Wankelmütiger Bundesrat

Ausserdem sende ein wankelmütiger Bundesrat verstörende Signale aus, wenn er wie unlängst auf ausländischen Druck die Neutralität abschwäche und die EU-Sanktion integral übernommen habe. Sowohl die Branche als auch die Politik dürften sich also nicht in falscher Sicherheit wiegen und müssten ihre Hausaufgaben machen. Besonders schwierig sei nun die Situation für im Ausland lebende Russinnen und Russen, deren Vermögen aufgrund der Sanktionen zum Teil blockiert seien. 

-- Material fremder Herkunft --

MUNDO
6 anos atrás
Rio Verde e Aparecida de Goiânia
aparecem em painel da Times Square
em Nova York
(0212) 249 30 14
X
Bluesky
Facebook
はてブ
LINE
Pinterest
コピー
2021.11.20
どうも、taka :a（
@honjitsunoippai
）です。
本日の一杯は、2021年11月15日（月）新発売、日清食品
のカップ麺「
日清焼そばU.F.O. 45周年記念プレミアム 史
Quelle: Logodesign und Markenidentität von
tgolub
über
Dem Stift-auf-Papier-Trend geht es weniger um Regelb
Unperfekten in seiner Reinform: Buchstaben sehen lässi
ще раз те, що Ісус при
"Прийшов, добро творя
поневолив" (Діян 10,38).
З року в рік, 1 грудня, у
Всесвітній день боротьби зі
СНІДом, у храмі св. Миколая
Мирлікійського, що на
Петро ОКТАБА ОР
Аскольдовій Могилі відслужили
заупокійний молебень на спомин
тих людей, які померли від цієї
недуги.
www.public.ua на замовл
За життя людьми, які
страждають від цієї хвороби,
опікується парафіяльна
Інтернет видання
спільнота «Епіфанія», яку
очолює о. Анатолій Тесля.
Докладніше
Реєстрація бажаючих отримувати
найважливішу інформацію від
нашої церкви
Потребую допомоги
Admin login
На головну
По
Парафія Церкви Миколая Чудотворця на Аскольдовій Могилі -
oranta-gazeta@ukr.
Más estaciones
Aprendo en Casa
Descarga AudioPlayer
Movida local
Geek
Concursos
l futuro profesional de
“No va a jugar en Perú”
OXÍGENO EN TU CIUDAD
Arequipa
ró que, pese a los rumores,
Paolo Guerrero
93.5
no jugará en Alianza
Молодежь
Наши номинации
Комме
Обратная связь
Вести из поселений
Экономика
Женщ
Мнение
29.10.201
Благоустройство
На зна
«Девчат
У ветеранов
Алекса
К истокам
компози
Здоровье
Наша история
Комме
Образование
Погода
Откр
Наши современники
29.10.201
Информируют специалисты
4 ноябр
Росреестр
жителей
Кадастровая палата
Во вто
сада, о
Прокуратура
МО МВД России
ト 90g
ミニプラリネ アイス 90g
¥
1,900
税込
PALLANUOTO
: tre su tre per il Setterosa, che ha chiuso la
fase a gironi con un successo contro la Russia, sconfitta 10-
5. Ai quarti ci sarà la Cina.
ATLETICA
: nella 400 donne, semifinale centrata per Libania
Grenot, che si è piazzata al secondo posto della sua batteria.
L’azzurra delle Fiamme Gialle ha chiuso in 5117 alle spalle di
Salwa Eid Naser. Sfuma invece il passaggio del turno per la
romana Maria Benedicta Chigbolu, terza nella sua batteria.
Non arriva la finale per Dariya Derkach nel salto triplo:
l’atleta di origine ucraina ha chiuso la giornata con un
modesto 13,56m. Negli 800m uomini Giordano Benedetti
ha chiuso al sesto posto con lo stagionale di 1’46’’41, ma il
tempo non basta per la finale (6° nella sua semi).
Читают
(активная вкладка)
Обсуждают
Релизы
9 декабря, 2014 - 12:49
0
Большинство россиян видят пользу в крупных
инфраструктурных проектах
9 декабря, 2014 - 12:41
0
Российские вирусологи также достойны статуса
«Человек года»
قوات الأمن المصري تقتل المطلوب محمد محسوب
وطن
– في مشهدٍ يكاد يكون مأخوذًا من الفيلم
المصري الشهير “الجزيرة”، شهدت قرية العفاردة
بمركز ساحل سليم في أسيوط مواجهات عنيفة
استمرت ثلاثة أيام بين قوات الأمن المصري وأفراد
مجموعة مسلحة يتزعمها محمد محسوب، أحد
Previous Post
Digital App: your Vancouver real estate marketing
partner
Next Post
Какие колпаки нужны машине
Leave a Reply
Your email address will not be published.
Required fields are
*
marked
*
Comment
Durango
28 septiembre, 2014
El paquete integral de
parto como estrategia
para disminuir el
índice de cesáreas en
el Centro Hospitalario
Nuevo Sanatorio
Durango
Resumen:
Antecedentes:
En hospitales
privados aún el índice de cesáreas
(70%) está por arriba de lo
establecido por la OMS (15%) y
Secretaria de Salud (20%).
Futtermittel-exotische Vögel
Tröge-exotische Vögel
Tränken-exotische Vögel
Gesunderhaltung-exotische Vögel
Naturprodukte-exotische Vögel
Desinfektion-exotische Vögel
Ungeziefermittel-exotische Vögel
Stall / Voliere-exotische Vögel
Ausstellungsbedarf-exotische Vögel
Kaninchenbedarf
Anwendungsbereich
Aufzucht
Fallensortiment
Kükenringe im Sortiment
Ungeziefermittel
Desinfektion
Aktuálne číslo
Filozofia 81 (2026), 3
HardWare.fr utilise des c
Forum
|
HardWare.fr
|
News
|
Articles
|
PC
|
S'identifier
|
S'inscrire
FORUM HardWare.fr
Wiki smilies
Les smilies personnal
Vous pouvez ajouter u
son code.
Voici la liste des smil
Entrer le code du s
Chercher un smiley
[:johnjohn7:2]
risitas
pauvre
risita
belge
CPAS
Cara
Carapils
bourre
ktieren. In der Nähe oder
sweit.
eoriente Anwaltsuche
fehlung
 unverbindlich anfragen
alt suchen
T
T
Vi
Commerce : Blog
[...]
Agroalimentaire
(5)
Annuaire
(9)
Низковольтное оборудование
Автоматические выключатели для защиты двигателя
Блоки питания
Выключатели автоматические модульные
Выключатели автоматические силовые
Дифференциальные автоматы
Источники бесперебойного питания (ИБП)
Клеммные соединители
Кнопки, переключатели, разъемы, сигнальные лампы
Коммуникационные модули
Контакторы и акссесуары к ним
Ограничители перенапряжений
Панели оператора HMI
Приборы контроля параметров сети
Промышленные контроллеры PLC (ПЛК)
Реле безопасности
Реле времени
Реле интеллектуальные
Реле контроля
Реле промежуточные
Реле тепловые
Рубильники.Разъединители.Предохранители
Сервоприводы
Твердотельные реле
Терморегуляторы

Dies habe zweifelsohne das Vertrauen in den Schweizer Finanzplatz erschüttert, sagte Baumann. Eine liberale Wirtschaftsordnung und die Stärke des politischen Systems in der Schweiz, insbesondere auf kommunaler Ebene, seien wichtige Pfeiler, um gute Rahmenbedingungen auch für die nächsten Generationen hierzulande zu sichern, unterstrich Baumann.